Work task:
Using the blog post below, explain why the writer ended up making the scones with normal bacon from Fairway.

Reading passage:
Sunday, August 31, 2008

Savory Bacon 'n Cheddar Scones

A friend is having a brunch party "When Pigs Fly" in celebration of bacon, Brooklyn, and her birthday this afternoon, and we've all been asked to bring some bacon. I tried to get some bacon from the Flying Pig organic farm at the Farmer's Market on Saturday morning, but the stand was mysteriously not there. So we bought normal bacon at Fairway in Redhook (after an awesome dinner at Hope & Anchor), and this is what I came up with.

Savory Bacon 'n Cheddar Scones

2 cups flour
1 teaspoon salt

1 tablespoon baking powder

2 teaspoons sugar

4 tablespoons (1/2 stick, 2 oz) cold butter

1 cup (4 oz) diced cheddar cheese

1/3 cup fresh chives, or finely diced scallion tops

1/2 pound bacon, cooked, cooled, and crumbled (about 1 cup)

3/4 cup (7 oz) heavy cream, or enough to make the dough cohesive

Preheat the oven to 425° and lightly grease a baking sheet.

Whisk together the flour, salt, baking powder, and sugar. 

Work the butter into the flour until the mixture is unevenly crumbly. 

Mix in the cheese, chives, and bacon till evenly distributed. 

Add ¾ cup of the cream, stirring to combine. Mush the dough together with clean hands. If it won't go together or if it's too dry, add a little bit of cream. Shape the dough into a smooth mound, about 3/4 inch thick. Put the dough onto the baking sheet and cut the mound into 8 wedges, spreading the wedges apart. Brush the scones with some milk or cream and sprinkle with just a hint of sea salt.

Bake for 20-25 minutes, depending on your oven, until they are golden brown.

Serve warm or at room temperature.

Friday, August 29, 2008

Friday Night Fare

It's been a long week. The convention, house guests, working overtime, the debut of a huge campaign (, today's big news from McCain...all ending well with a scrimmage against Crescendo in Prospect Park (big disappointment: I struck out). We needed a simple dinner. I love stopping for chicken wings after a softball game, but we came home (after a margarita at Rachel's) and made a standard Friday night dinner. (Nice Christian girl, fish on Fridays...)

Marinated Salmon & Sauteed Broccoli
(serves 2)
1 lb fresh piece of salmon
2 tbsp sugar
pinch of ginger
Salt and pepper
Half a head of broccoli
3 cloves garlic
1/2 cup yogurt
3 scallions

Marinate the salmon in a mixture of tamari, sugar, ginger, salt and pepper for a few hours.

Heat a cast iron pan and sear the salmon in some olive oil. Stick the salmon in a dish in the stove at about 350 degrees.

Sautee some chopped garlic, add broccoli florets and chopped stem. Add 1 1/2 chopped scallions. Season with salt and pepper.

Mix 1 1/2 chopped scallions with yogurt and season with salt and pepper.

Serve a piece of salmon with some broccoli pieces and a dollop of seasoned yogurt. Chomp it up.

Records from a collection

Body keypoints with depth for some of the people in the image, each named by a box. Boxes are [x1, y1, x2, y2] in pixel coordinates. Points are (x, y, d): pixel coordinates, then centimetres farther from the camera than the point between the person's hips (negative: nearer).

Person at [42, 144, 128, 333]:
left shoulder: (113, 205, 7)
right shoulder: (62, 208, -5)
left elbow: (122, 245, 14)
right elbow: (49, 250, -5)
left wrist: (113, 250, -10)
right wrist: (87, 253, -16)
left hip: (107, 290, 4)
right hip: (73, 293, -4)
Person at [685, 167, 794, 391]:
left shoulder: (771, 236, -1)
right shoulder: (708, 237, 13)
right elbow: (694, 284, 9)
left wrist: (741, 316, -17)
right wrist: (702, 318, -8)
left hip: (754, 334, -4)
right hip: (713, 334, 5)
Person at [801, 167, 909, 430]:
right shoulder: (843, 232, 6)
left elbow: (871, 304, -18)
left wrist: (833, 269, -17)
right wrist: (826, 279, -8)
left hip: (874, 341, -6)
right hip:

...

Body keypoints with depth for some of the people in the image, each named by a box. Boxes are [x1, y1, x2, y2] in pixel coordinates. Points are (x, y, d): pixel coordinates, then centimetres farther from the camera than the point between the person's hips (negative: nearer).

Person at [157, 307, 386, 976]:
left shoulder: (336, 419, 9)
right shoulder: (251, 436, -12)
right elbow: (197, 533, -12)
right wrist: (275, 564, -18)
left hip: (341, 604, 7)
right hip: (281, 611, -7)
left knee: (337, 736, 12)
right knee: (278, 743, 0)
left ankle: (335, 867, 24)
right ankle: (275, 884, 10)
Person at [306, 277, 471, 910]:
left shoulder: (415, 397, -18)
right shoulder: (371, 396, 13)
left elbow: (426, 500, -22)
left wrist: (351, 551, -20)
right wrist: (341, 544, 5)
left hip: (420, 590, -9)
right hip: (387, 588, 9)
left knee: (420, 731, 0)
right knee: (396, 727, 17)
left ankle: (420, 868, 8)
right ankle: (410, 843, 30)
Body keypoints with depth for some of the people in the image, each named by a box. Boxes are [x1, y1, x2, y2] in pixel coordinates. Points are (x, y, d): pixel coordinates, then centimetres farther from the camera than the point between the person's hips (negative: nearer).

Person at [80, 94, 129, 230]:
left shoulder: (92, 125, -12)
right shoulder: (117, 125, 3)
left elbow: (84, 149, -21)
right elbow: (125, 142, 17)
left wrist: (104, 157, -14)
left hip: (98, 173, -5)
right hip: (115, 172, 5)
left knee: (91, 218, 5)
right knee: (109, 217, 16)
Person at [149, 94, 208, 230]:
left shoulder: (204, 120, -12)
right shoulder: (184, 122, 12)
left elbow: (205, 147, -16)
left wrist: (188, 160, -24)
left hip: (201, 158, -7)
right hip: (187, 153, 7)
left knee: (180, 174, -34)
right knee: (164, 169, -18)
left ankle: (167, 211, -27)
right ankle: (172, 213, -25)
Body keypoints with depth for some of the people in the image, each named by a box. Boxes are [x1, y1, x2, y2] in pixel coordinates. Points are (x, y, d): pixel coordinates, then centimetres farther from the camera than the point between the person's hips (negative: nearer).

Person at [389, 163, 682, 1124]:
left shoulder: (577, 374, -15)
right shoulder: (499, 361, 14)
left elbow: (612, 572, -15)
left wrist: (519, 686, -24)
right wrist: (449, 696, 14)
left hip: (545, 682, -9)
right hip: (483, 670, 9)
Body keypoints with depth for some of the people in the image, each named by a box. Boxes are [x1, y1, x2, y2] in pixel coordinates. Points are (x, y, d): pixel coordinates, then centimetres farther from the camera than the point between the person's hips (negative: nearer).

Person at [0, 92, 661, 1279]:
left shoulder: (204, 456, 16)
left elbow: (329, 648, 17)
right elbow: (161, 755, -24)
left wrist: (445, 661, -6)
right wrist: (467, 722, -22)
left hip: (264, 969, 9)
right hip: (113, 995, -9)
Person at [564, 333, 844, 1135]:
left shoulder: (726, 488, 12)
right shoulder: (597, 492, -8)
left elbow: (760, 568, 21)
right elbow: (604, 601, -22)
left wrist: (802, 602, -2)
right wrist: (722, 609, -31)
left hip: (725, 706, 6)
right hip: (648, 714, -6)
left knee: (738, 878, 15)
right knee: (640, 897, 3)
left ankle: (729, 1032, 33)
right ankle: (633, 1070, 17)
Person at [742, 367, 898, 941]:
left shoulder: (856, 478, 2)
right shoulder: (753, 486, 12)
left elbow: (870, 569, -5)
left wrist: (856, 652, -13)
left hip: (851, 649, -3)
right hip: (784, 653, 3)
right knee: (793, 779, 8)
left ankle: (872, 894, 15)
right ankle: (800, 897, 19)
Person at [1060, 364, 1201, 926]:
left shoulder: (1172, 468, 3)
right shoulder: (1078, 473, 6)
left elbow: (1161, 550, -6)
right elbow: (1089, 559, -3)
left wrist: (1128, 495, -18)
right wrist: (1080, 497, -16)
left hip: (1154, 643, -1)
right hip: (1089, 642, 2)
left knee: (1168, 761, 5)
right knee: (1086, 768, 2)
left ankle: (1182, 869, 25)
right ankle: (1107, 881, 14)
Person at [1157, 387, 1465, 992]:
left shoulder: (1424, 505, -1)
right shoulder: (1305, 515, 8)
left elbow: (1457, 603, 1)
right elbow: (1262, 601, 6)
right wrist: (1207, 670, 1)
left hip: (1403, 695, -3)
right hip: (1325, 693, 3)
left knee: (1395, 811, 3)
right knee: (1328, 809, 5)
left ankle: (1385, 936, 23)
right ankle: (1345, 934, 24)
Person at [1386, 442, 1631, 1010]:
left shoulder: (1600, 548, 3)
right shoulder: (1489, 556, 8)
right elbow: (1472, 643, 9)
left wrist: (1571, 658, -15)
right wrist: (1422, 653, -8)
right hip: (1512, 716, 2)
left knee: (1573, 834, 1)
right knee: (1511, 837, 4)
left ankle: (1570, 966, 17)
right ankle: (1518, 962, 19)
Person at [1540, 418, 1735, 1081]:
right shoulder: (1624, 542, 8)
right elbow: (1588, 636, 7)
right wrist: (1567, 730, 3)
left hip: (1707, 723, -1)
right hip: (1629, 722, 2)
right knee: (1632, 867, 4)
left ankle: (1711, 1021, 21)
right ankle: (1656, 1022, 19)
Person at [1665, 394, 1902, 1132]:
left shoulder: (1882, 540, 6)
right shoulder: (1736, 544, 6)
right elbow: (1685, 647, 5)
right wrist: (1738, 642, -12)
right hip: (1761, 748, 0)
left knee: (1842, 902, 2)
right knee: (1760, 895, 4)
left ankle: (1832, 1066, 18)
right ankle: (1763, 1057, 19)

---

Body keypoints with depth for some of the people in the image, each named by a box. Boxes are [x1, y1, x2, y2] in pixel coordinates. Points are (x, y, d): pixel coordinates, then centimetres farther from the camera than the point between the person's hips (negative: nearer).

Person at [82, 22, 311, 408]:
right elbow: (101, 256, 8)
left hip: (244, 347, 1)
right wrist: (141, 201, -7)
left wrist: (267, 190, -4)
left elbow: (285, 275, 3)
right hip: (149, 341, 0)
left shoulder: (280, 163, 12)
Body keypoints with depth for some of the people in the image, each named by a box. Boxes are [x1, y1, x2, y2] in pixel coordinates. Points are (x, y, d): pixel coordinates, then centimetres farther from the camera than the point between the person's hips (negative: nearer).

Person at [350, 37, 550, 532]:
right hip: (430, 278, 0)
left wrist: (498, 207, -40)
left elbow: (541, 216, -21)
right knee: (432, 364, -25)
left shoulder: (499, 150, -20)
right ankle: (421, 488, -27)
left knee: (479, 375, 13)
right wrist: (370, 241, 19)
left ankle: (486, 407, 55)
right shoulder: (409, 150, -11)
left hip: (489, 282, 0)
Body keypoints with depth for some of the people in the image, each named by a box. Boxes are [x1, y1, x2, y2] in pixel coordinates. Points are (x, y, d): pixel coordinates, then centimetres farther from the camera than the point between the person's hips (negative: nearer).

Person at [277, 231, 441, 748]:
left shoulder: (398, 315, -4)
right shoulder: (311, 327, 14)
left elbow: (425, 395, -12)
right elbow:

Written answer:
Everyone invited to a friend's bacon-themed brunch party had been asked to bring some bacon. The writer tried to buy it from the Flying Pig organic farm at the Farmer's Market on Saturday morning, but the stand was mysteriously not there, so they bought normal bacon at Fairway in Redhook instead.